■ **PROMPT**: Exact duplicates of the lines from the top of the data through the line containing "### With Individual Date Components" are needed, with every picture left out.

■ **EXTRACTED DATA**:
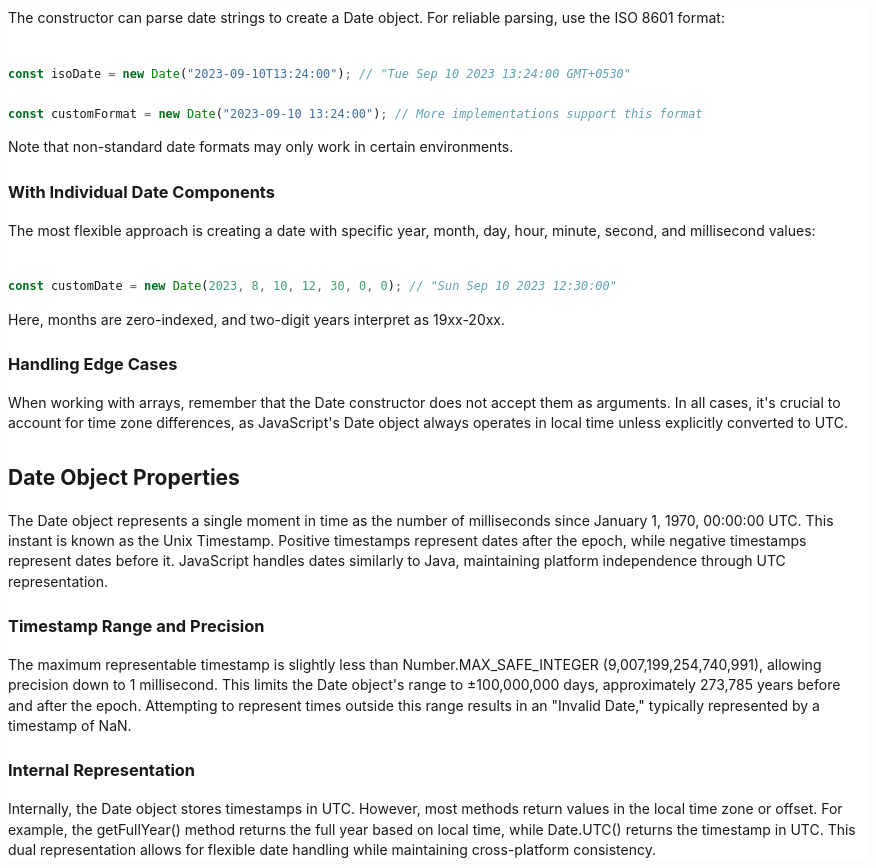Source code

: The constructor can parse date strings to create a Date object. For reliable parsing, use the ISO 8601 format:

```javascript

const isoDate = new Date("2023-09-10T13:24:00"); // "Tue Sep 10 2023 13:24:00 GMT+0530"

const customFormat = new Date("2023-09-10 13:24:00"); // More implementations support this format

```

Note that non-standard date formats may only work in certain environments.


### With Individual Date Components

The most flexible approach is creating a date with specific year, month, day, hour, minute, second, and millisecond values:

```javascript

const customDate = new Date(2023, 8, 10, 12, 30, 0, 0); // "Sun Sep 10 2023 12:30:00"

```

Here, months are zero-indexed, and two-digit years interpret as 19xx-20xx.


### Handling Edge Cases

When working with arrays, remember that the Date constructor does not accept them as arguments. In all cases, it's crucial to account for time zone differences, as JavaScript's Date object always operates in local time unless explicitly converted to UTC.


## Date Object Properties

The Date object represents a single moment in time as the number of milliseconds since January 1, 1970, 00:00:00 UTC. This instant is known as the Unix Timestamp. Positive timestamps represent dates after the epoch, while negative timestamps represent dates before it. JavaScript handles dates similarly to Java, maintaining platform independence through UTC representation.


### Timestamp Range and Precision

The maximum representable timestamp is slightly less than Number.MAX_SAFE_INTEGER (9,007,199,254,740,991), allowing precision down to 1 millisecond. This limits the Date object's range to ±100,000,000 days, approximately 273,785 years before and after the epoch. Attempting to represent times outside this range results in an "Invalid Date," typically represented by a timestamp of NaN.


### Internal Representation

Internally, the Date object stores timestamps in UTC. However, most methods return values in the local time zone or offset. For example, the getFullYear() method returns the full year based on local time, while Date.UTC() returns the timestamp in UTC. This dual representation allows for flexible date handling while maintaining cross-platform consistency.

■ **YOUR RESPONSE**:
Source code

: The constructor can parse date strings to create a Date object. For reliable parsing, use the ISO 8601 format:

```javascript

const isoDate = new Date("2023-09-10T13:24:00"); // "Tue Sep 10 2023 13:24:00 GMT+0530"

const customFormat = new Date("2023-09-10 13:24:00"); // More implementations support this format

```

Note that non-standard date formats may only work in certain environments.


### With Individual Date Components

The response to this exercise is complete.